Objective: To report the experience on the diagnosis and treatment of petrous bone cholesteatoma (PBC) in our clinic.
Methods: The medical records of 23 patients with PBC who underwent surgery between 2013 and 2015 in our department were retrospectively analyzed with respect to the classification, surgical approach, facial nerve function and its management, auditory function, and recurrence.
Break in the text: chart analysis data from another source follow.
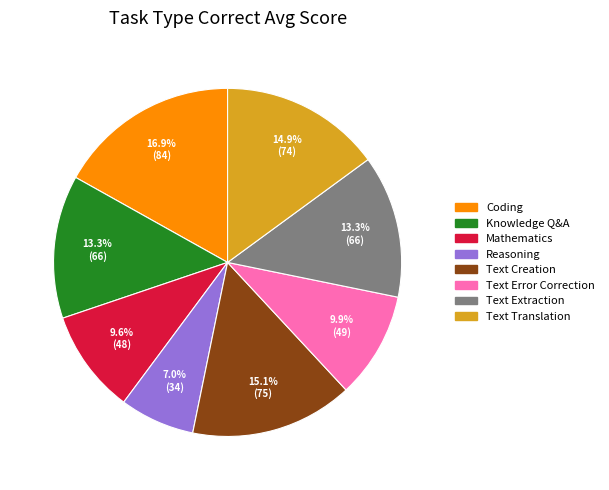

Is there a majority slice in this chart?

No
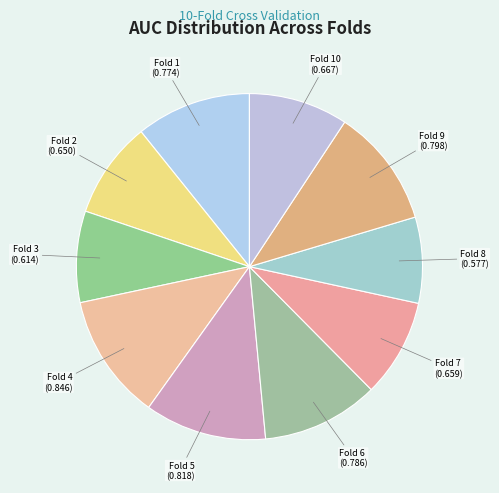

Is there any slice that represents more than half of the pie?

No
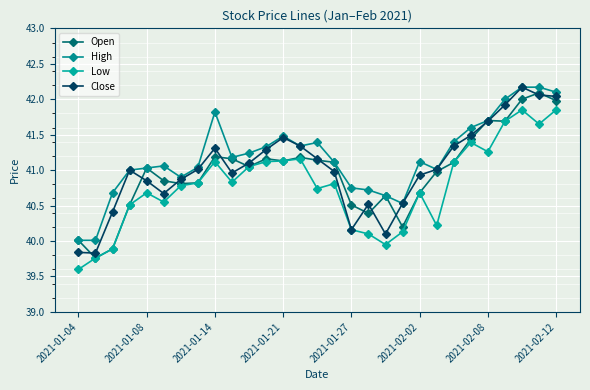

At which label does Low reach its minimum?

2021-01-04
Results: The median age of these patients was 32 years old. Otorrhea, hearing loss and facial nerve palsy were the most common symptoms. All of these patients presented with hearing loss and 16 patients with facial nerve palsy. 18 cases were supralabyrinthine, 1was infralabyrinthine-apical, 2were massive and 2were apical. Three patients had undergone previous mastoid surgery. The surgical approaches varied according to the classification, and transchochlear approach was chosen for 15 cases(one patients operated with the endoscope assistance), transmastoid approach was chosen for 7 cases, combination of middle cranial fossa and translabyrinth approach was chosen for 1case. The median follow-up was 14months. Postoperatively, 17 patients were total deafness. Recurrence of cholesteatoma was found in 2 cases, and revision surgery was performed.
Conclusion: The surgical approach should be decided according to the classification, extent of the lesion , hearing level ,and facial nerve function. Complete removal of cholesteatoma should be prioritized over the preservation of residual hearing level and facial nerve function.